● Brano di partenza:
Ci si può dunque muovere nello spazio evitando di collocarsi dietro il tavolo da conferenza, usandolo piuttosto per appoggiare ben in vista di materiali che verranno usati per il lavoro in gruppo (fogli colorati, nastro da tappezziere, pennarelli). Si possono proporre attività che facciano spostare di posto le persone, si possono usare gli spazi esterni alla sala (corridoi e sale di ingresso) per fare le attività di gruppo e si può chiedere ai componenti dei gruppi di lavoro di reggere i cartelloni mentre vengono presentati.  Quando invece gli spazi sono molto grandi, un pò vuoti e dispersivi, con l’effetto non tanto di funzioni irrigidite quanto di non intelligibilità delle funzioni, può essere opportuno allestire spazi diversi.

Con le sedie si può costruire l’area per il lavoro in plenaria e collocando piccoli gruppi di sedie in circolo, creare salottini per il lavoro in gruppo, al centro su una sedia collocare fogli e pennarelli. Quando gli spazi sono stretti e ci si trova a lavorare in plenaria prima, in gruppo e poi di nuovo in plenaria in ambienti da riconfigurare, via via che il lavoro procede, può essere utile che il lavoro in plenaria orienti le persone verso il centro della stanza, mentre il lavoro in gruppo dislochi le sedie – e quindi le persone – verso gli angoli della stanza, così che nel lavoro in gruppo si diano le spalle. A volte una lavagna a fogli mobili o un appendiabiti possono venire usati come oggetti per separare idealmente l’ambiente, creando porzioni di spazio riservate al lavoro di gruppo.

Eccessi di setting

Un piccolo aneddoto per indicare come il setting sia costituito da molteplici fattori che configurano lo spazio delle relazioni in contesti di apprendimento.

Alcuni anni fa, nell’ambito di un percorso formativo sulla qualità totale, la proposta formativa nel pacchetto includeva sia buoni pasto da utilizzare nella mensa della struttura, sia buoni per fare colazione, prendere un caffè, fare uno spuntino. A prima vista questa soluzione all-inclusive è apparsa interessante: colazione, caffè, pranzo, merenda: non male. Il percorso formativo durava una settimana, già al secondo giorno l’autoregolazione dei ticket ha posto la questione della regolazione dei ticket avanzati, ma l’effetto leggermente straniante (che verso la fine del corso è stato tematizzato nel gruppo in formazione) era l’abolizione del denaro e quindi l’impossibilità di decidere di offrirsi reciprocamente un caffè.

● Dati forniti:
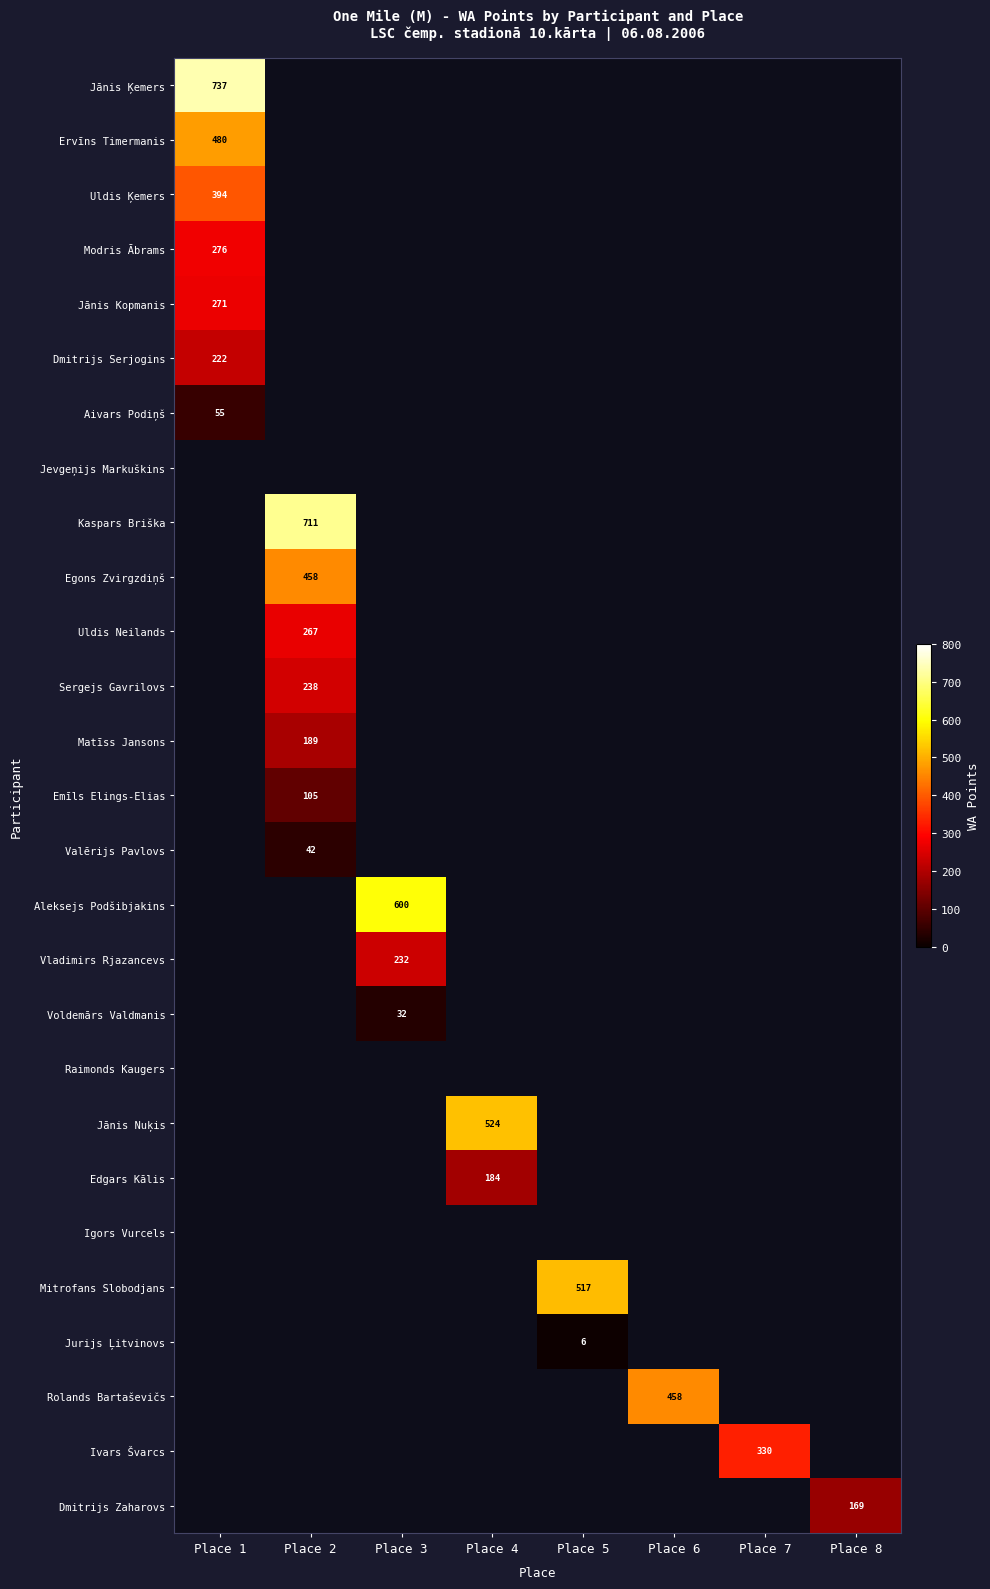

The value of Jānis Ķemers at Place 1 is 165. True or false?

False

● Consegne di lavoro:
[a] Trascrivi dal brano sul setting formativo il passo che va da "Eccessi di setting" fino a "contesti di apprendimento." incluso.
[b] Per ciascuna affermazione indica se concorda con il brano sul setting formativo, rispondendo sì o no e citando alla lettera le parole del brano che lo stabiliscono.
(i) Il tavolo da conferenza può servire per tenere in vista i materiali del lavoro in gruppo.
(ii) Il percorso formativo sulla qualità totale durava due settimane.
(iii) Negli spazi stretti, durante il lavoro in gruppo, le sedie vanno rivolte verso il centro della stanza.
[c] Scrivi il seguito del brano sul setting formativo, riprendendo dopo la sua ultima frase.
L'elenco non serve per svolgere il lavoro.

● Risposte per consegna:
[a]
Eccessi di setting

Un piccolo aneddoto per indicare come il setting sia costituito da molteplici fattori che configurano lo spazio delle relazioni in contesti di apprendimento.

[b]
(i) Sì: "usandolo piuttosto per appoggiare ben in vista di materiali che verranno usati per il lavoro in gruppo".
(ii) No: "Il percorso formativo durava una settimana".
(iii) No: "il lavoro in gruppo dislochi le sedie – e quindi le persone – verso gli angoli della stanza".

[c]
Nel gruppo più persone hanno avvertito il livellamento operato dai ticket come un’opportunità eccessiva e invadente. Da un lato limitava la possibilità di attivare le normali ritualità di avvicinamento relazionale che sono, ad esempio, offrirsi reciprocamente un caffè. Dall’altro costringeva all’autogestione dei ticket e al prendere accordi sui ticket non utilizzati (si potevano o non si potevano usare? Secondo quali regole interne al gruppo?). Si è trattato, naturalmente, di un dettaglio in un corso dai contenuti tecnici complessivamente giudicato in modo positivo.

Eppure l’introduzione di ticket, che presumibilmente nelle intenzioni degli organizzatori costituiva una facilitazione, ha finito per costringere ad aprire un fronte relazionale imprevisto (la regolazione nell’uso dei ticket) e per ostacolare un fronte relazionale spontaneo, che socialmente serve a costruire contatti professionali progressivi. Come ha fatto osservare una partecipante, il corso sulla qualità totale aveva forse preso troppo sul serio il concetto di totale, finendo per lasciarsi scappare un lapsus sull’impostazione dell’approccio formativo adottato. Anche gli aspetti connessi all’eccesso di gratuità, alla facoltà di usare il denaro e all’accesso a momenti di convivialità contribuiscono a plasmare il setting di apprendimento.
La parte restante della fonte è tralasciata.